===== Source material

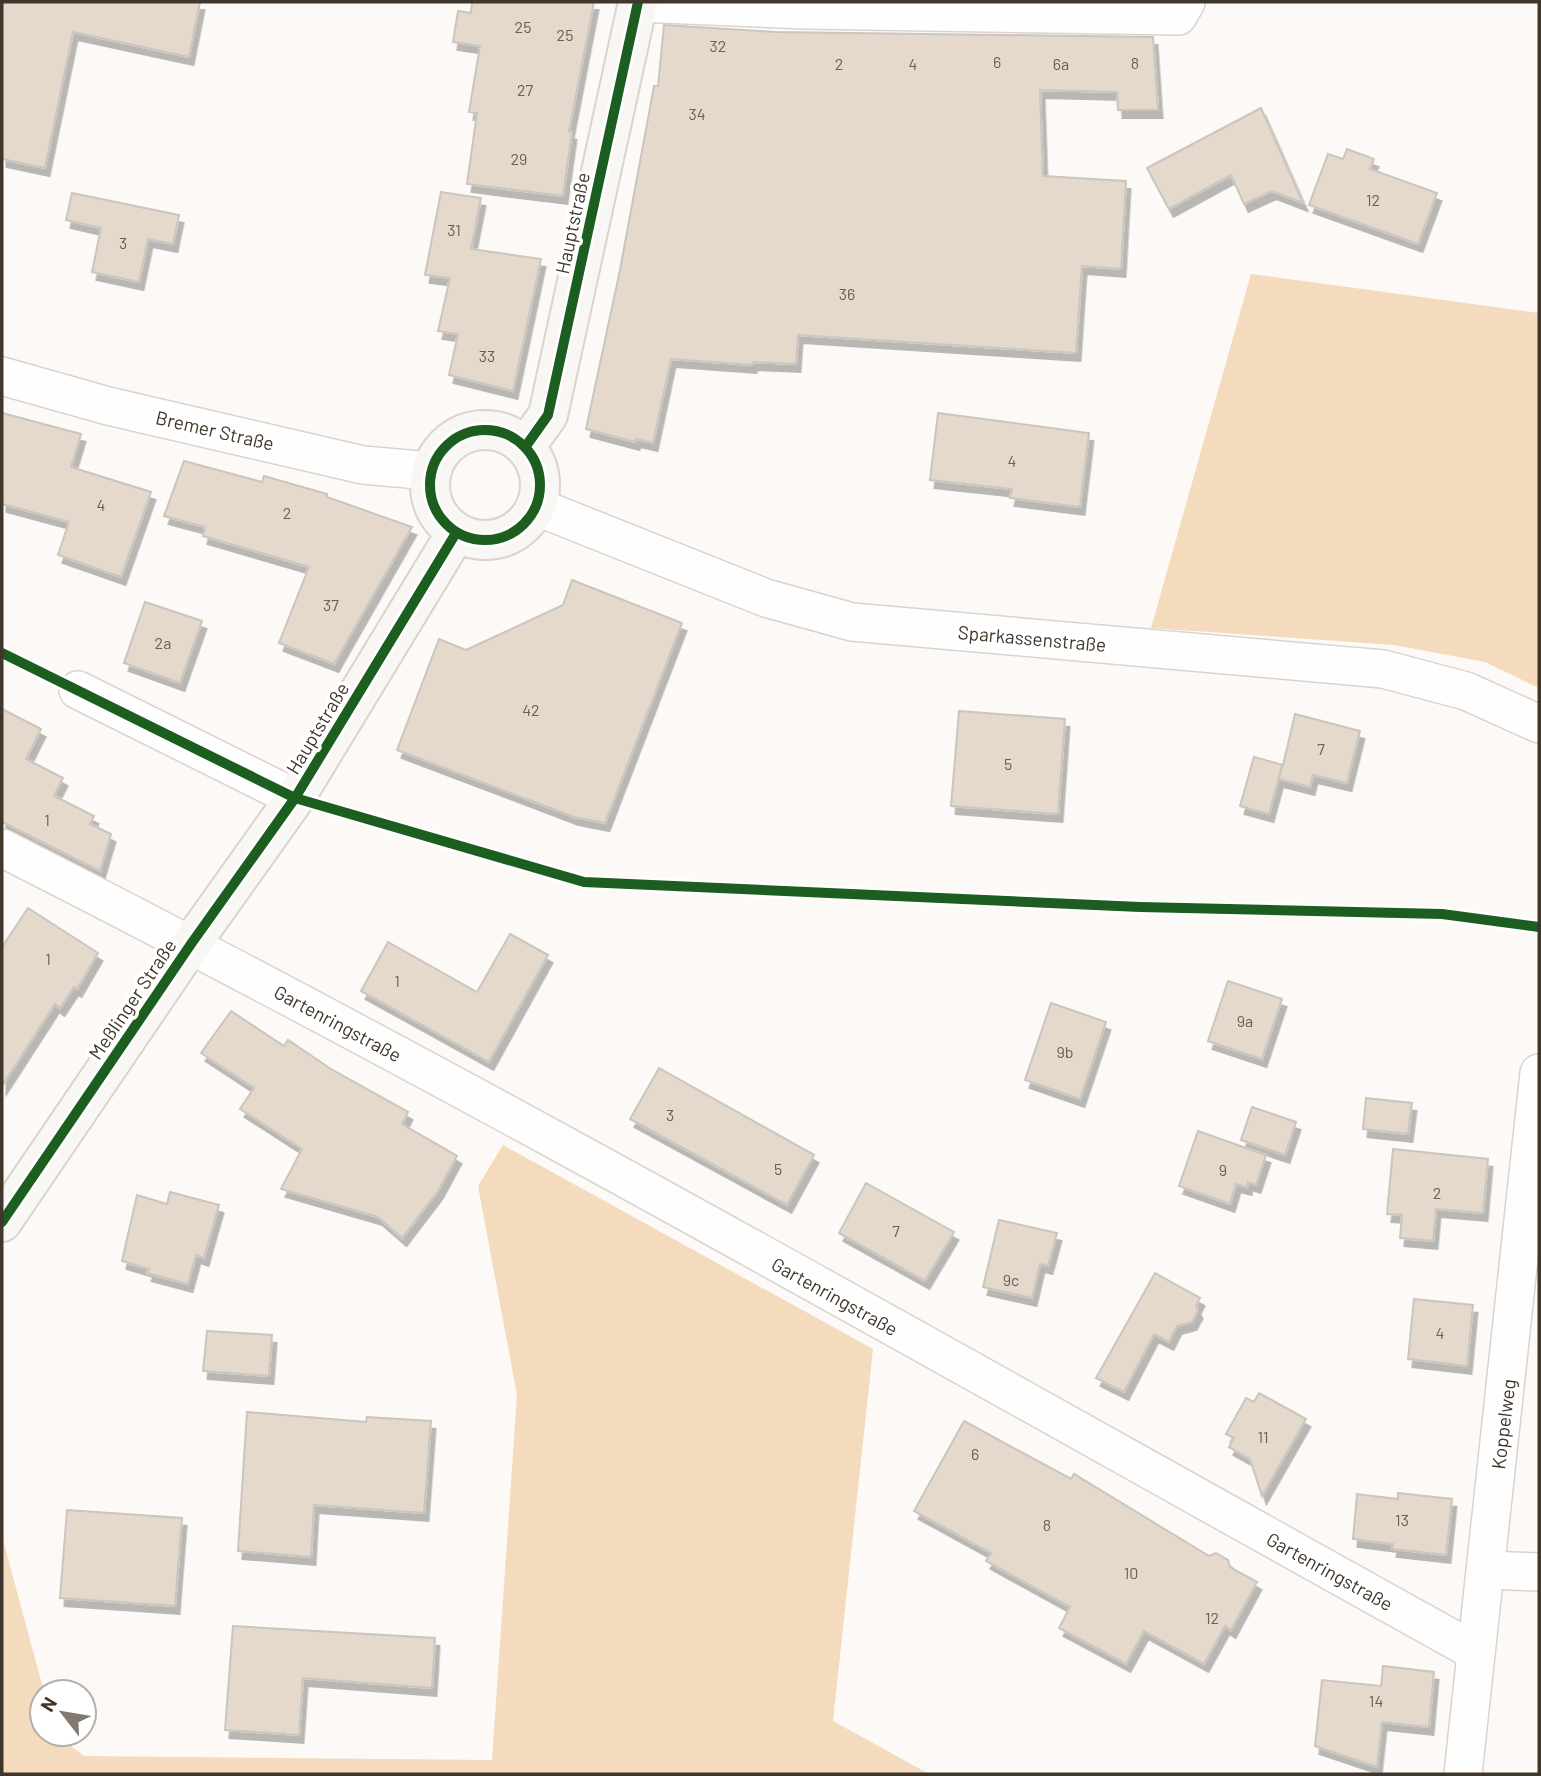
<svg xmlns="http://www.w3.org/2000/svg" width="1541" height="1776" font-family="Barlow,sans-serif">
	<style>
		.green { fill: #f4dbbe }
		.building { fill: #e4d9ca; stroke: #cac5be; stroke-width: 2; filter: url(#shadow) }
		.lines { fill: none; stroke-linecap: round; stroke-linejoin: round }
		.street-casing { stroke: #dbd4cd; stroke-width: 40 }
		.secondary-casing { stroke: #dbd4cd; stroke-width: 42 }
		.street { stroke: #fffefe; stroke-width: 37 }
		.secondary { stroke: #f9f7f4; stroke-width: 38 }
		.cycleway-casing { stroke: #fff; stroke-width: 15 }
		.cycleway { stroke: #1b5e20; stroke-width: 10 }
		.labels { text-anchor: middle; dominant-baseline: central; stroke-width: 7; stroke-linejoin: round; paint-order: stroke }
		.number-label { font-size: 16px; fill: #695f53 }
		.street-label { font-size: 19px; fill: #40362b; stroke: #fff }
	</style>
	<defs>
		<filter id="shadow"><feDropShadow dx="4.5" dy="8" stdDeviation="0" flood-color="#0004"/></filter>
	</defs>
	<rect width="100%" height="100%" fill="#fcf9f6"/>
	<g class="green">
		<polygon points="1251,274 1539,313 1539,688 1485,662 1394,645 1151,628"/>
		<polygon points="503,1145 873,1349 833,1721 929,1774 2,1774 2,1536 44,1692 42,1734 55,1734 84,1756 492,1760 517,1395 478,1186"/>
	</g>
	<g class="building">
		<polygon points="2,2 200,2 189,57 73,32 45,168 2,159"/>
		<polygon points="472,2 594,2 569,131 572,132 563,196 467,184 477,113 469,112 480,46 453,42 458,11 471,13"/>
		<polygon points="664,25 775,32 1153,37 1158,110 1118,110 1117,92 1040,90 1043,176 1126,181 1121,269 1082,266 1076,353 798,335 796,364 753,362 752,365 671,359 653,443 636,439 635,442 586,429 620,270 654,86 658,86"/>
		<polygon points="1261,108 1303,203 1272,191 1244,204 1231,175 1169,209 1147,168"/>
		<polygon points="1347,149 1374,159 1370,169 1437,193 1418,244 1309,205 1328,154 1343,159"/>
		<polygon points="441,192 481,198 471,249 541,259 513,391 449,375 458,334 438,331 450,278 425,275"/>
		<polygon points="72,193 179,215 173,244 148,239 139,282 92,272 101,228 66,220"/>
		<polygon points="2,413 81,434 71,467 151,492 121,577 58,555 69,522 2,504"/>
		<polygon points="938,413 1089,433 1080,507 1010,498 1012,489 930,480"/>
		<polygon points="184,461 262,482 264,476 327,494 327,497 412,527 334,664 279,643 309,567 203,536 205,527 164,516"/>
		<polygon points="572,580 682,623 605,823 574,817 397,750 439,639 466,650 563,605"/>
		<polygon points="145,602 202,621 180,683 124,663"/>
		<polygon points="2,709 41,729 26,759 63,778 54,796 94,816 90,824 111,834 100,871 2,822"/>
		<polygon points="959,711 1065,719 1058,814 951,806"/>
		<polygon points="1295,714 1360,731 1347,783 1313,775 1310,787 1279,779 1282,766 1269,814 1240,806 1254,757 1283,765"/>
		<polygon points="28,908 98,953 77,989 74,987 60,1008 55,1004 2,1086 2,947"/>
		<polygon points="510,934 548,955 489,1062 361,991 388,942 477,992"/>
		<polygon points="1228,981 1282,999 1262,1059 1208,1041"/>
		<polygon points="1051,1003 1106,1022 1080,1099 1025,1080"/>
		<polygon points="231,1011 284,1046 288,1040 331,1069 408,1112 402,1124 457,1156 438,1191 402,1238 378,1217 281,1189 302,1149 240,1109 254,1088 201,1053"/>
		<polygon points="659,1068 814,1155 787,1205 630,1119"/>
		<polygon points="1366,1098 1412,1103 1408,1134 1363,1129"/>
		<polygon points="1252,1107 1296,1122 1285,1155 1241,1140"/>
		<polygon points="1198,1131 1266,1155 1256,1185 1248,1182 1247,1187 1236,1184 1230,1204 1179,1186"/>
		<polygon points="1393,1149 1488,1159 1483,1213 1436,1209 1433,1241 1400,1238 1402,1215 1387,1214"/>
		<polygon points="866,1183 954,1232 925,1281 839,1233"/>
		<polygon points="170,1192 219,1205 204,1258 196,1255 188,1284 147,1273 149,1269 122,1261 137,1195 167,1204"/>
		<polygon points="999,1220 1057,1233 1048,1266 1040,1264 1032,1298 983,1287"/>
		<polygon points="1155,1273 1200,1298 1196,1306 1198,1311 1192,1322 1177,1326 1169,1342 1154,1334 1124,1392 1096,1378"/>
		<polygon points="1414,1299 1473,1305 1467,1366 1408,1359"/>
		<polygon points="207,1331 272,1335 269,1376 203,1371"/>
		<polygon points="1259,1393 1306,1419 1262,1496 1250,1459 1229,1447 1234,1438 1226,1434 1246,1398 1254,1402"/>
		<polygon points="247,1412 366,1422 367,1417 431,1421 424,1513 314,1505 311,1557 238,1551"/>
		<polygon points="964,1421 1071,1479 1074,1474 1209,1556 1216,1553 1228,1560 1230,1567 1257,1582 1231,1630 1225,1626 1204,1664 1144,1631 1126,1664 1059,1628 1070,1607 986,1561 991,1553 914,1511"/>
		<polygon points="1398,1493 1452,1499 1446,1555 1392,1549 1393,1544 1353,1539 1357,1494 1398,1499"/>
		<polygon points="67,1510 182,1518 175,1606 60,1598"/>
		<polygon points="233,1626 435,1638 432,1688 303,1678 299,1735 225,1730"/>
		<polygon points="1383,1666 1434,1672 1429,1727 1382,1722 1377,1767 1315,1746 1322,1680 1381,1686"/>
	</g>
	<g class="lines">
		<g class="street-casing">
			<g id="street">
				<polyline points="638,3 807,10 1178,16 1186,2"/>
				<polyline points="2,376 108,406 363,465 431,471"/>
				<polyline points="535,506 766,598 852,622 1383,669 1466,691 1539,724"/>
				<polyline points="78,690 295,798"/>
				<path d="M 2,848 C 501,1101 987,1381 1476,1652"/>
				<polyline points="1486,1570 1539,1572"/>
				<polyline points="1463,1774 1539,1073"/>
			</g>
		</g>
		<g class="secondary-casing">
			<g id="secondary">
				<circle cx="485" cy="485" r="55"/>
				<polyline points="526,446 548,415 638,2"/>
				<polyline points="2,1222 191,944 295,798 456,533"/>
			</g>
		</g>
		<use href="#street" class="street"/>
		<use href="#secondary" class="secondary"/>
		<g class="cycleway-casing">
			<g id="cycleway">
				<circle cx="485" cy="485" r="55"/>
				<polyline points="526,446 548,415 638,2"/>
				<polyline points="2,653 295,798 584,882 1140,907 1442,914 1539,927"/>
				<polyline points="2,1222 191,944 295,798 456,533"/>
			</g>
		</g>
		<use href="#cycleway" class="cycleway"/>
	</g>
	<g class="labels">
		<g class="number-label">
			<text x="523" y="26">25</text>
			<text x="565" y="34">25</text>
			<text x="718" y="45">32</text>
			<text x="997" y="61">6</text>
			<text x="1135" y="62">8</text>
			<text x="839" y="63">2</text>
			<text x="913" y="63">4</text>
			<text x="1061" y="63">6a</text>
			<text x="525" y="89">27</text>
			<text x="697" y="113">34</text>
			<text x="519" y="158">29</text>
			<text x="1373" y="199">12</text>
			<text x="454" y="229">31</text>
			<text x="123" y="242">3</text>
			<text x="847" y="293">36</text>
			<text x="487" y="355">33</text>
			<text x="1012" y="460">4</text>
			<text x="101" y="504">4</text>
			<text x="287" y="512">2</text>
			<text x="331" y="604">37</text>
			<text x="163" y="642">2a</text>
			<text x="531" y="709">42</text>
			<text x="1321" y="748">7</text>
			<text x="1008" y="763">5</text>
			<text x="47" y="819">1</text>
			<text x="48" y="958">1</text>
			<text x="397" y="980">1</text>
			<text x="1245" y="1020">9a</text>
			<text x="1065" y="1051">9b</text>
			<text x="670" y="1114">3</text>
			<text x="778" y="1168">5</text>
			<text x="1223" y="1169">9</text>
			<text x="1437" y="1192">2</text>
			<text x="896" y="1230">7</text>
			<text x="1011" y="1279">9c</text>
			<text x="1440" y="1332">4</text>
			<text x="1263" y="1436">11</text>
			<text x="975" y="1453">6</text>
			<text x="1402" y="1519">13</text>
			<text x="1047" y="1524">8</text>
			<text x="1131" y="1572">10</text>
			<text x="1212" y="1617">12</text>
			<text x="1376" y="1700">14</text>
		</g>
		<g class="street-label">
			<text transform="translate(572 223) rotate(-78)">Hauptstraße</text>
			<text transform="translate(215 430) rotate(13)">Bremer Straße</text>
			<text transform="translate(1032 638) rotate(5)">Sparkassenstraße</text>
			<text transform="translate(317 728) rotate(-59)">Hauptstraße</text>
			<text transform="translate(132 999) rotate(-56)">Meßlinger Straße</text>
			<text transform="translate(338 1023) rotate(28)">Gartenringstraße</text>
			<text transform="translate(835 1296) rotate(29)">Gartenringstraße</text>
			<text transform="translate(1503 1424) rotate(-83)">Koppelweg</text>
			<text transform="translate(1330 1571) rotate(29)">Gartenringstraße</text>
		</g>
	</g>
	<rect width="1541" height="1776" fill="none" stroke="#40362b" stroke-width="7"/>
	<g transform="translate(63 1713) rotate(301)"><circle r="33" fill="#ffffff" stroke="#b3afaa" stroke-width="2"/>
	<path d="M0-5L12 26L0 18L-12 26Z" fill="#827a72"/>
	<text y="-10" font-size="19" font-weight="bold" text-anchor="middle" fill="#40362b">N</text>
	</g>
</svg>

==========

Exercise
Please go line by line through the records above, copying each one that holds the string "Gartenringstraße".

Solution
			<text transform="translate(338 1023) rotate(28)">Gartenringstraße</text>
			<text transform="translate(835 1296) rotate(29)">Gartenringstraße</text>
			<text transform="translate(1330 1571) rotate(29)">Gartenringstraße</text>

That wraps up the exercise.